Consider your life differently. Say you never had responsible parents -- say you barely knew who your parents were -- if at all you knew. Say you had no high school education. Say you had no choice in the matter of when, where, and how you gained sexual experience. Say you lived with broken people who didn't understand that exposing you (a small child) to pornographic material and graphic conversation is itself abuse. Say they were similarly broken and are driven (as they invariably compulsively are when they get no professional help, which most don't), and they need to get you out and about sexually as soon as possible to ensure that you don't deviate from the blood-thirsty mores (promiscuity, baby-fatherhood, teenage pregnancy, etc.). Say you survived by bathpan and standpipe, and could only dream of the luxury and dignity of a proper private toilet. Say you bounced from squatter land to squatter land and gunman-ridden yard to gunman-ridden yard. Say you knew the bitter indignity of night-time hunger merging into lunchtime hunger held captive in the aroma of classmates' lunches and determined to stay at school until the end of the schoolday -- as unreachable as day's end seemed. No, don't think we got all the places in high school because we were just brighter than "they" who live in "those communities" -- consider everything I've written so far. Say you managed to pass your exam for J.C. (as Lexus did), but couldn't enter the high-school because your single mother explained you were too poor to afford it (as his mother did). Wouldn't that have stomped on your aspirations -- on your spirit? Wouldn't you have had a tough time rebounding from the missed opportunities even as he rebounded? In all of this, say you knew what it was like to eke out a precarious existence on the extreme edges of society, how long could you hang on to your dignity -- to your sense of who you are as a human being? Say you had no memory of ever having been a child, but had always carried the overwhelming burden of your own care on your own little shoulders.

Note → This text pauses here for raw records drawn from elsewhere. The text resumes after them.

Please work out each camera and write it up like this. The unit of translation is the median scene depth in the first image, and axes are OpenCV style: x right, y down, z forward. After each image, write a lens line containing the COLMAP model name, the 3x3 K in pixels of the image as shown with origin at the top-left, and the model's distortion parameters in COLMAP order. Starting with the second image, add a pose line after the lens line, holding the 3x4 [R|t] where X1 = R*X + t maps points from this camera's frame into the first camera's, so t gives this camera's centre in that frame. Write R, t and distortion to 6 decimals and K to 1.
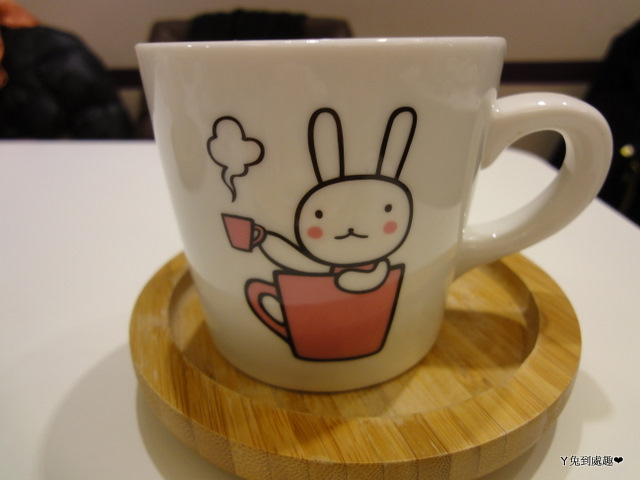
lens RADIAL K [[424.6, 0, 320.2], [0, 424.6, 240.7], [0, 0, 1]] dist [-0.004736, 0.001803]
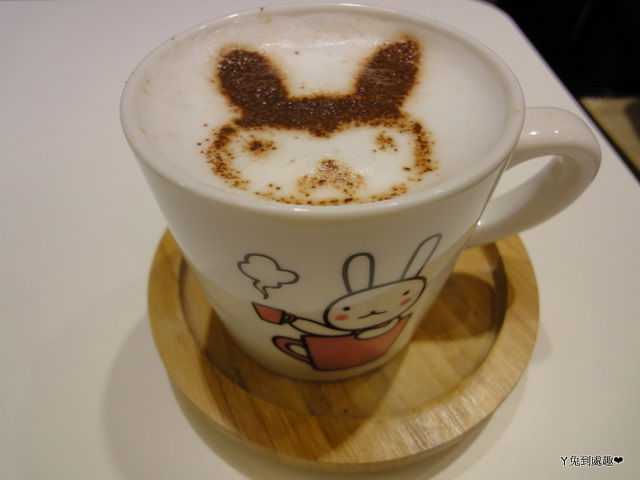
lens RADIAL K [[424.6, 0, 319.8], [0, 424.6, 241.9], [0, 0, 1]] dist [-0.004736, 0.001803]
pose [[0.990449, -0.091344, 0.103279, -0.147481], [0.040672, 0.909291, 0.414170, -0.590002], [-0.131743, -0.406013, 0.904321, 0.067209]]
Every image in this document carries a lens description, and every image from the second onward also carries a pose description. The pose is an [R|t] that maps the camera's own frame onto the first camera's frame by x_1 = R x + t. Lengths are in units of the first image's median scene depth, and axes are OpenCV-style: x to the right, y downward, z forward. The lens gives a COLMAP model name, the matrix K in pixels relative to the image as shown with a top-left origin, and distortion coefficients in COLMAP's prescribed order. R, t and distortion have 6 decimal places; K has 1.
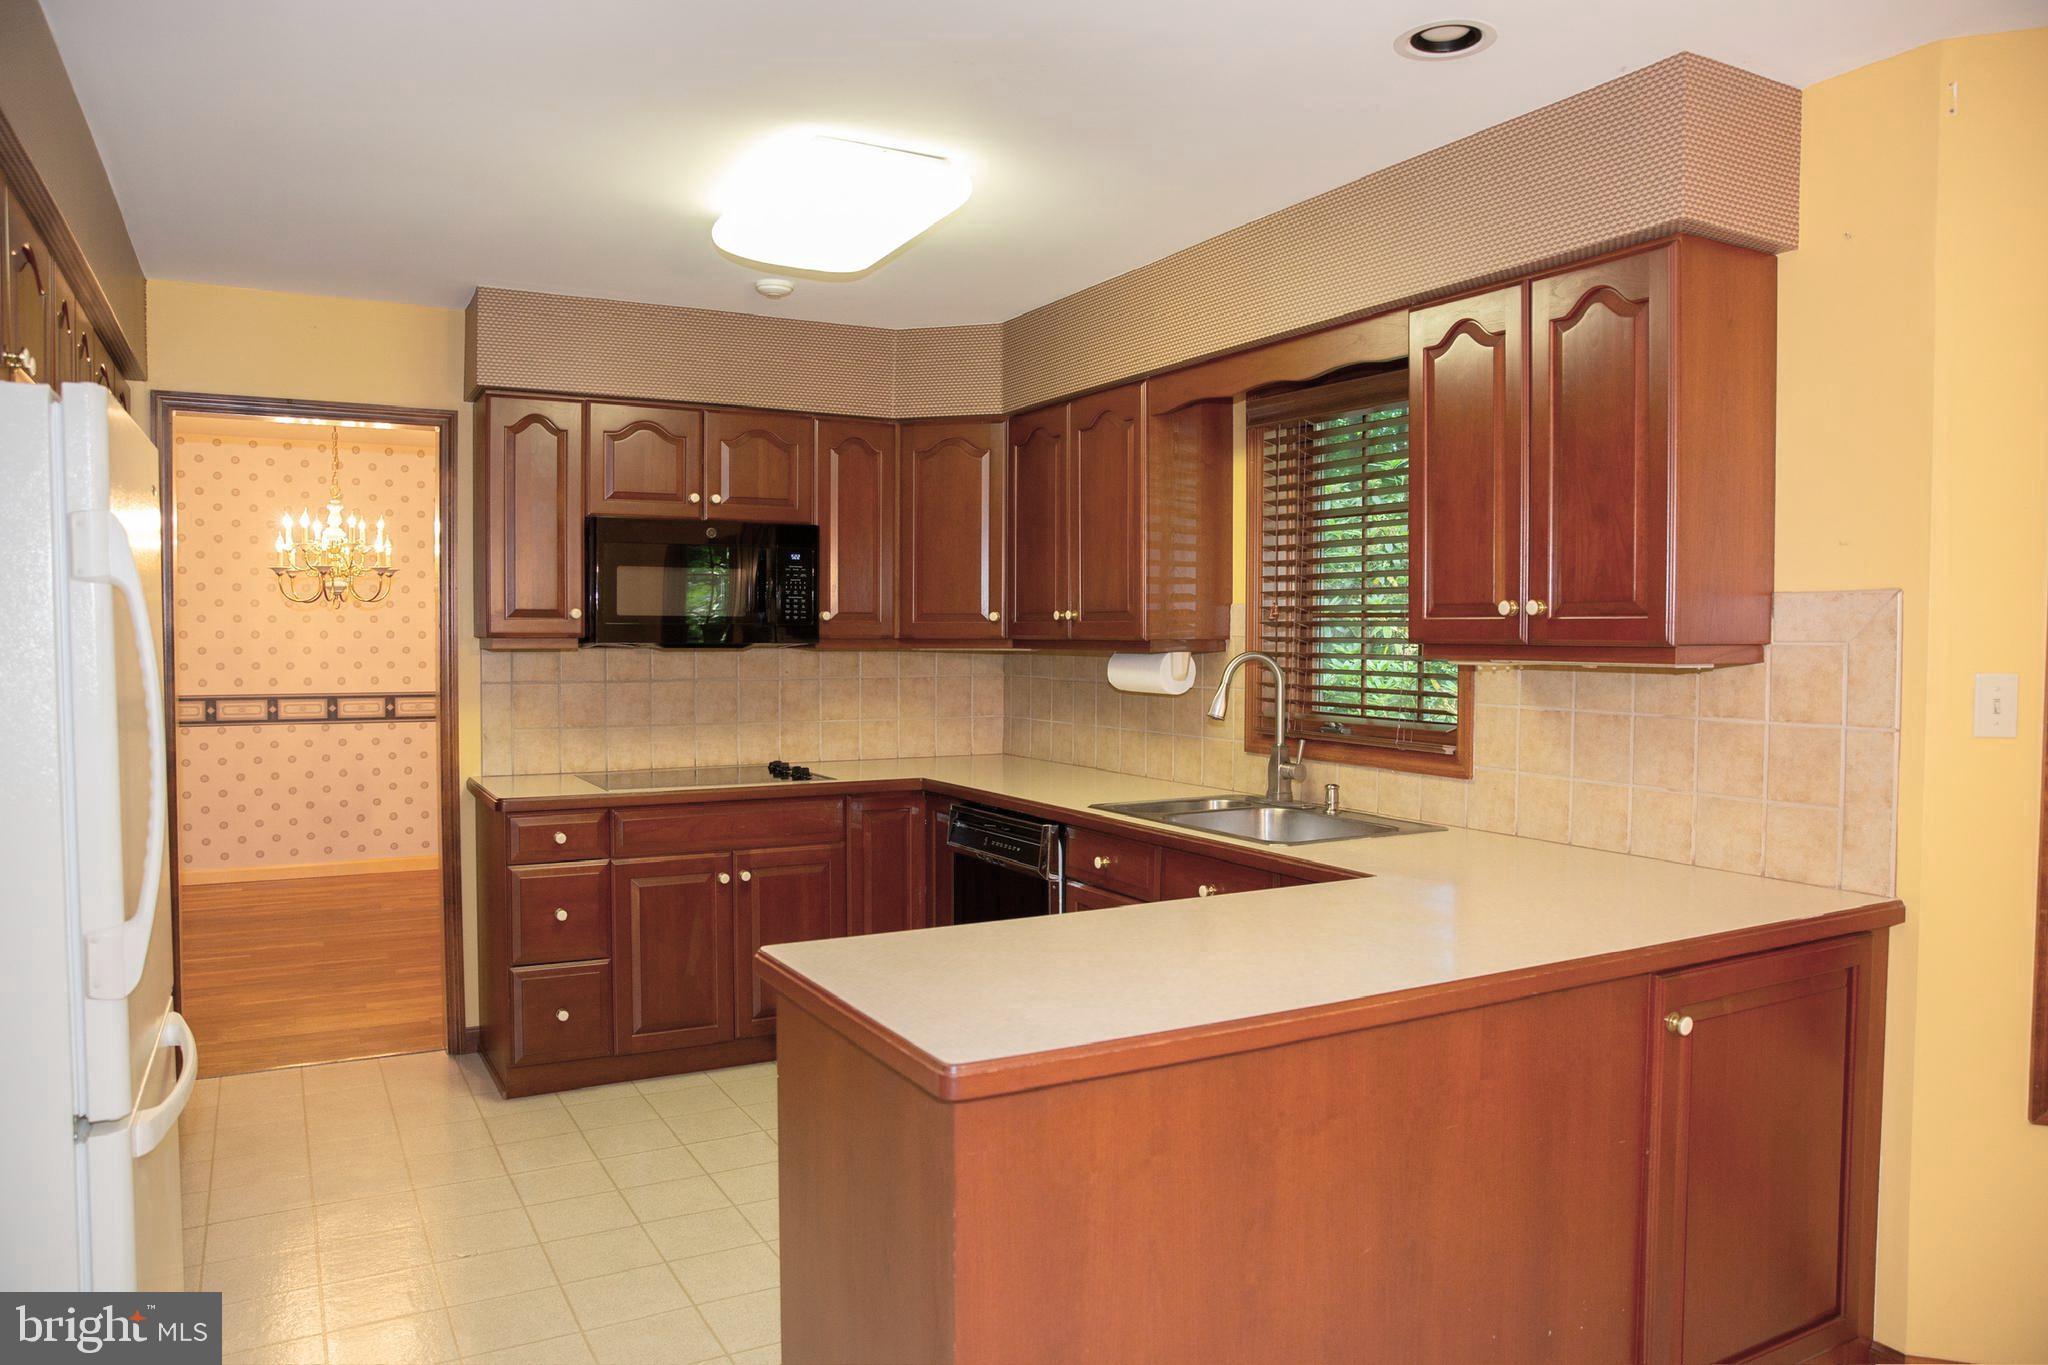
lens RADIAL K [[1394.5, 0, 1024.0], [0, 1394.5, 682.5], [0, 0, 1]] dist [-0.118096, 0.095875]
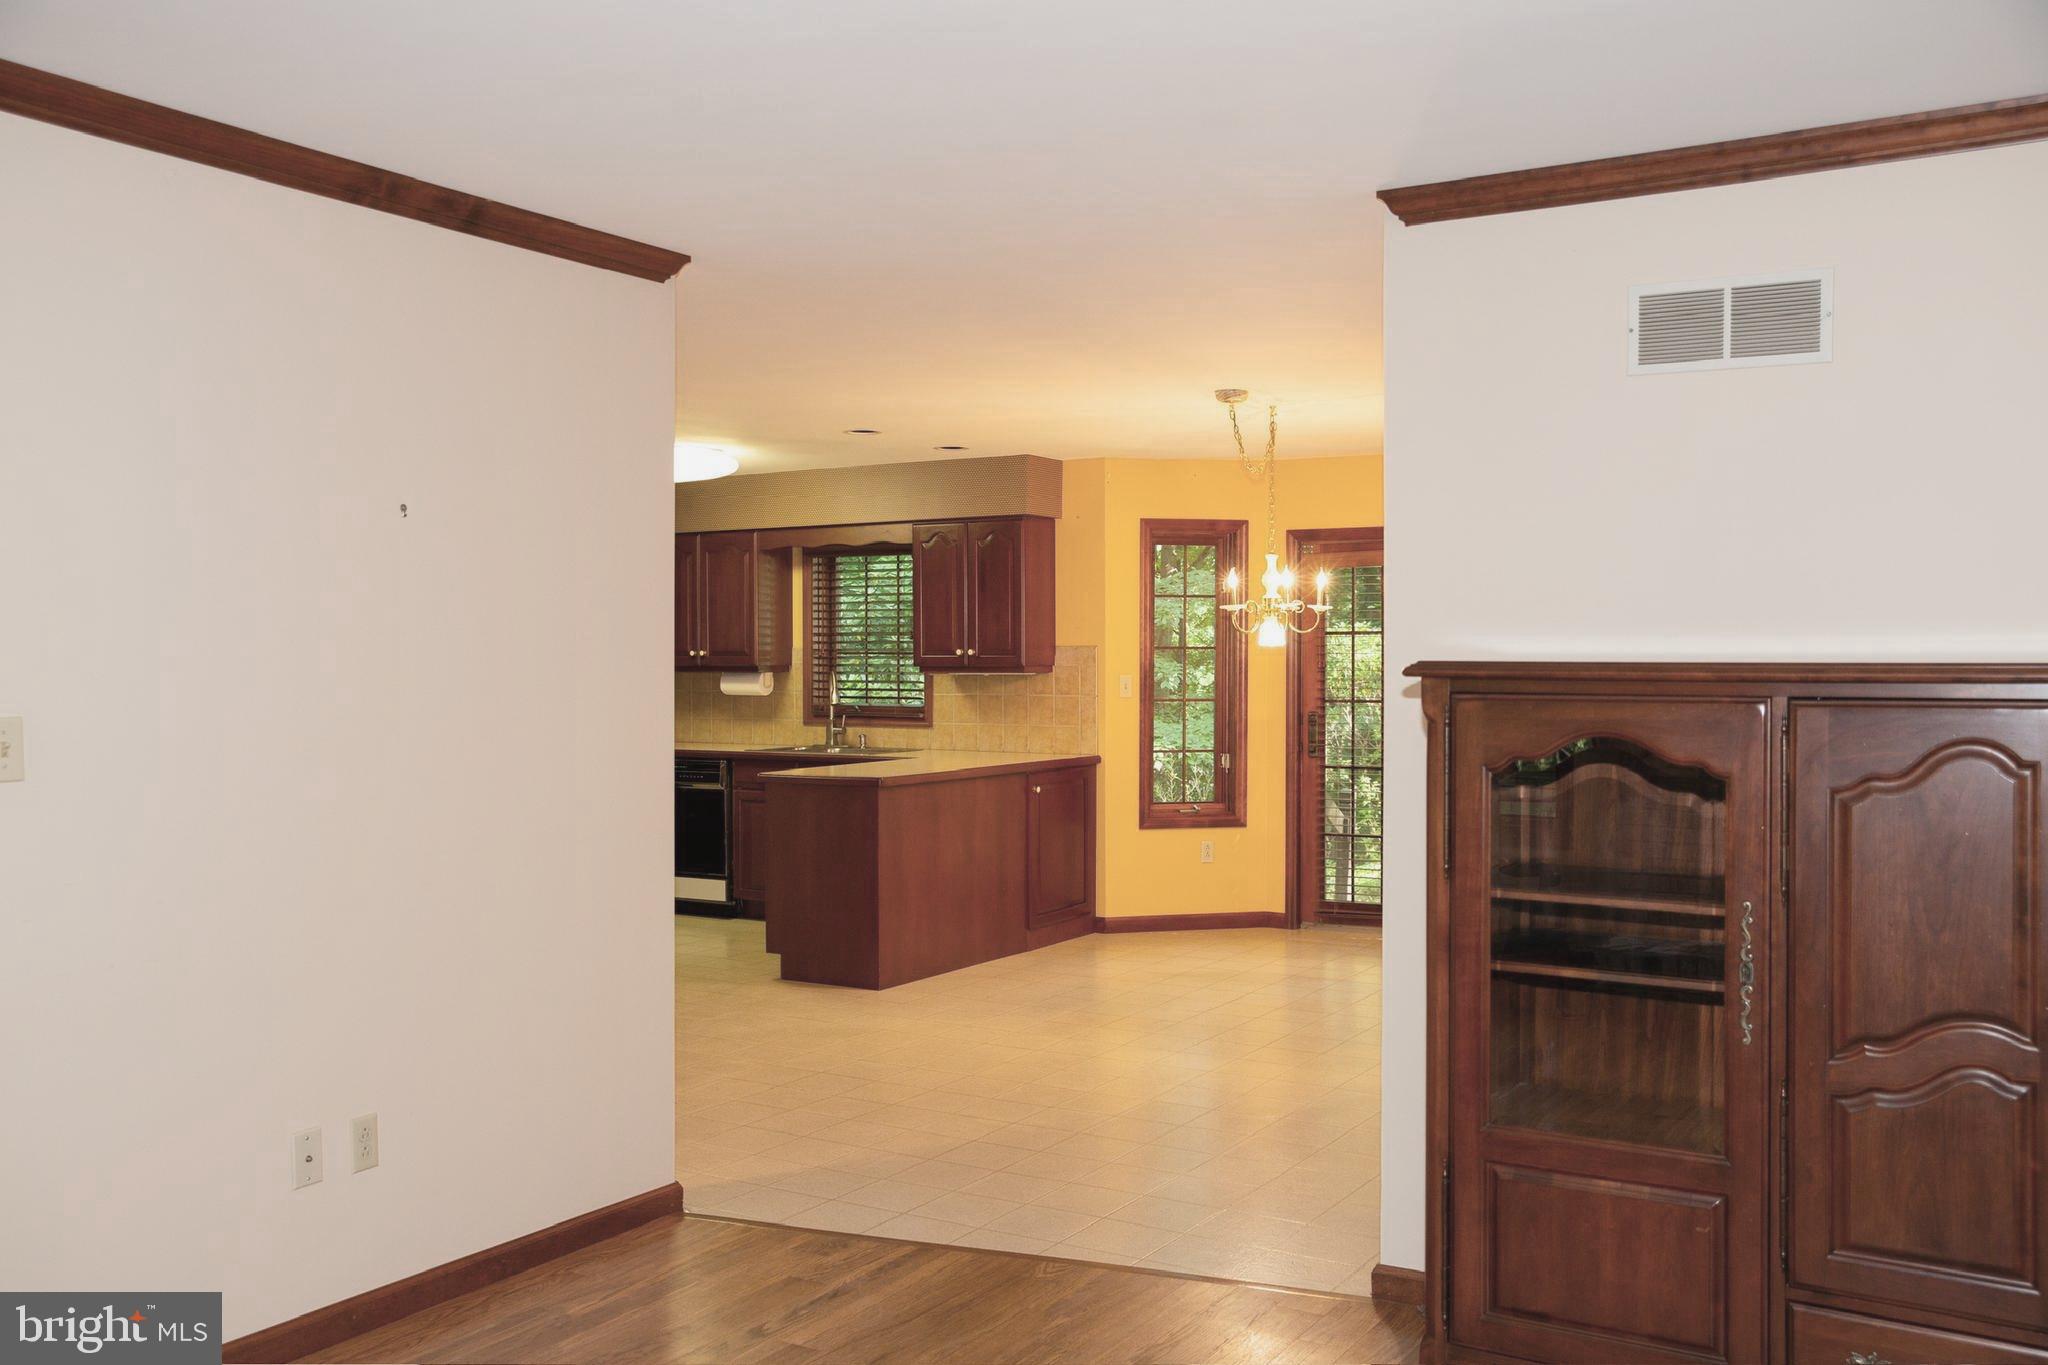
lens RADIAL K [[1792.4, 0, 1024.0], [0, 1792.4, 682.5], [0, 0, 1]] dist [0.001540, 0.000148]
pose [[0.868182, -0.012125, 0.496098, -0.794939], [0.022713, 0.999625, -0.015317, 0.036417], [-0.495726, 0.024566, 0.868132, -1.287726]]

You grew up with adults who care about you. Many children grow up with con-people around them. I know. I've tried to help on several occasions, but found that people were using "de pickney dem" to con money out of the altruistic. Now, nobody can't tell me nutten -- helping one or two children with the guidance of my aunt is enough.
I would like my country to start seeing these children as people, and to treat them accordingly. Stop allowing them to be destroyed. It is wicked. It is heartless. And it is totally unnecessary.